The internal design concept also appears to incorporate various ingenious schemes.

Morito: With a total height of 634 meters, TOKYO SKYTREE boasts two observation levels: TOKYO SKYTREE TEMBO DECK, at a height of 350 meters, and TOKYO SKYTREE TEMBO GALLERIA, at a height of 450 meters.

Each level encompasses a particular theme (the culture of Edo-era Shitamachi on the first floor, modern-day Tokyo on TEMBO DECK, and outer space and the future in TEMBO GALLERIA), such that visitors experience the sensation that space-time is expanding as they travel up the tower. TOKYO SKYTREE is based around the idea that every visitor should enjoy a sense of going from the past to the future, from Shitamachi out to the rest of the world, and the feeling that time and space are expanding.

Since TOKYO SKYTREE is so tall, aren't there concerns over earthquakes and strong winds, such as those experienced during a typhoon?

The scene on the first floor offers the Edo-era feel of Shitamachi

Morito: In fact, the seismic control system incorporates vibration-suppression techniques that were employed in Japanese construction in ancient times. The TOKYO SKYTREE structure consists of two part—a steel-frame tower body and a center column at the core—built independently. The center column stabilizes the main structure to reduce swaying during high winds and earthquakes. A five-story pagoda is also stabilized with a center column (shinbashira). SKYTREE calls this damping mechanism "shimbashira vibration control." The foundation piles for TOKYO SKYTREE have also been driven 50 meters down into solid ground, so the foundations provide solid support.

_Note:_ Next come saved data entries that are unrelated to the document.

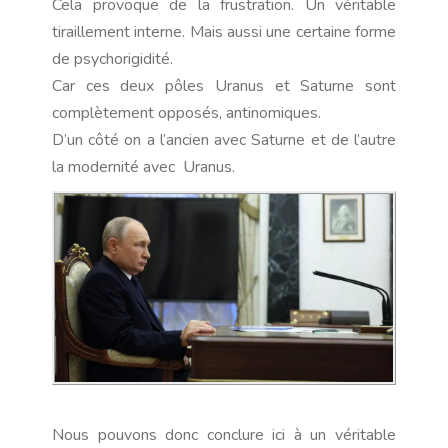
Cela provoque de la frustration. Un véritable
tiraillement interne. Mais aussi une certaine forme
de psychorigidité.
Car ces deux pôles Uranus et Saturne sont
complètement opposés, antinomiques.
D’un côté on a l’ancien avec Saturne et de l’autre
la modernité avec
Uranus.
Nous pouvons donc conclure ici à un véritable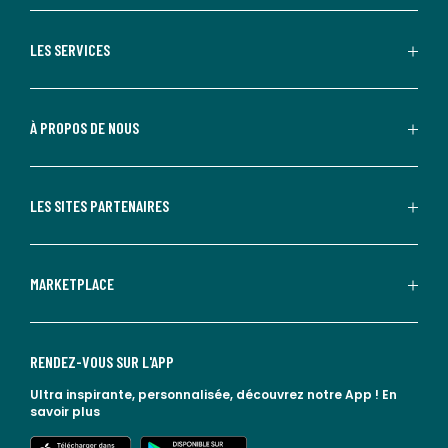
LES SERVICES
À PROPOS DE NOUS
LES SITES PARTENAIRES
MARKETPLACE
RENDEZ-VOUS SUR L'APP
Ultra inspirante, personnalisée, découvrez notre App !
En
savoir plus
lien vers l'app store
lien vers google play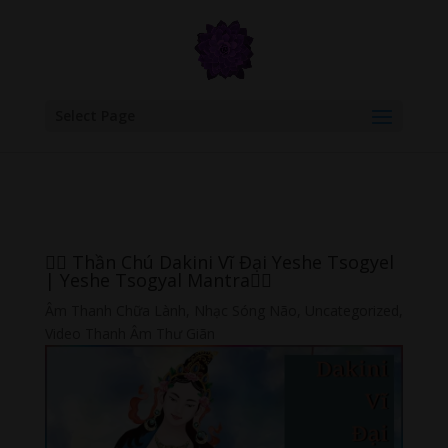
google.com, pub-6277401358830299, DIRECT, f08c47fec0942fa0
Select Page
🧘‍♀️ Thần Chú Dakini Vĩ Đại Yeshe Tsogyel
| Yeshe Tsogyal Mantra🧘‍♀️
Âm Thanh Chữa Lành
,
Nhạc Sóng Não
,
Uncategorized
,
Video Thanh Âm Thư Giãn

What did your work involve?

Morito: I have been working in connection with TOKYO SKYTREE since promotional activities began in 2004, and have been in charge of activities such as production of displays. The TOKYO SKYTREE concept is to allow people to enjoy the wonderful view and to enable visitors from all over the world to experience Japanese culture and the culture of Shitamachi. I was involved in considering (on the basis of this concept) how high TOKYO SKYTREE should be and how many observation levels and elevators should be installed, the drafting of plans for facilities management, exhibitions and the interior design of the various facilities, as well as other projects such as lighting. I am currently in charge of administration. My work involves developing and managing schemes for enhancing the TOKYO SKYTREE experience—one of these being the Nikon Multi-Camera Control System.